Exercise text ▸
The concept of “Beyond Barnard” conjures up way more majestic images than it should.

Didn’t catch last night’s meeting of Barnard’s Student Government Association last night? We can’t imagine what you were doing that was more important. In any case, Barnard Bureau Chief Dassi Karp was there, and she reports back about Beyond Barnard and other initiatives that just might work.

Barnard’s SGA meetings have fallen into a consistent pattern in the past months: administrative or student guests, time for questions, then vote on an endowment fund proposal. This week, the guests were Nikki Youngblood Giles and A-J Aronstein, Associate Deans of Beyond Barnard. The two spoke about, you guessed it, Beyond Barnard, the school’s new initiative/department that combines certain student services. The meeting ended up being a whirlwind of assurances of quality and organization with illustrations of how things might not actually get better. Sound fascinating? I actually learned some things–read on and you can too.

Source data ▸
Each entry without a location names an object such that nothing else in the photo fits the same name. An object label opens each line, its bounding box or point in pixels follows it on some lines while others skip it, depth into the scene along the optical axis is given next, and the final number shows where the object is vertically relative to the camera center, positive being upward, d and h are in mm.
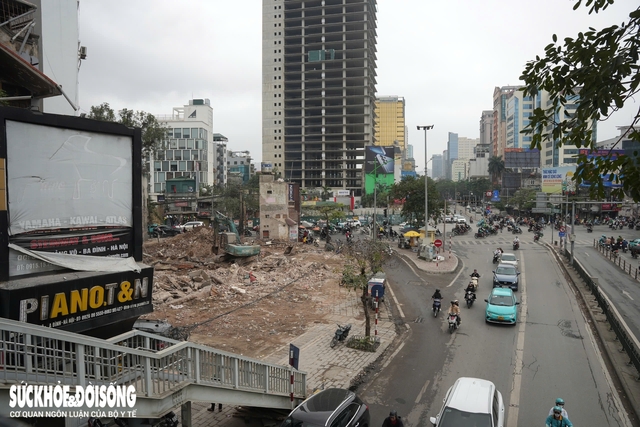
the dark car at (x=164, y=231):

Assignment 1 ▸ According to the report on the Barnard SGA meeting, what title do Nikki Youngblood Giles and A-J Aronstein hold?
Assignment 2 ▸ Carry on the report on the Barnard SGA meeting from the point where it ends.
The data were taken from a separate source.

Expected answer 1 ▸ They are Associate Deans of Beyond Barnard.

Expected answer 2 ▸
Beyond Barnard combines Barnard career development, student employment, internships, and fellowship programs into one space and one integrated team of seventeen full time staff. Career development and student employment reorganized themselves last year as well (I spent such a long time in the wrong office once, before I realized), but hopefully this time it will stick. “We had all these great services,”said Youngblood Giles, “and we wanted to bring them all together in a way that will target resources from the very beginning.” This involves creating intentional activities and programs under a “single and unified entity.” This is a big promise, as the reorganization hopes to create a clear and helpful system instead of the mess of services that have existed until now. A common complaint among Barnard students is the need be savvy about using employment and advising services, instead of them being readily accessible to all.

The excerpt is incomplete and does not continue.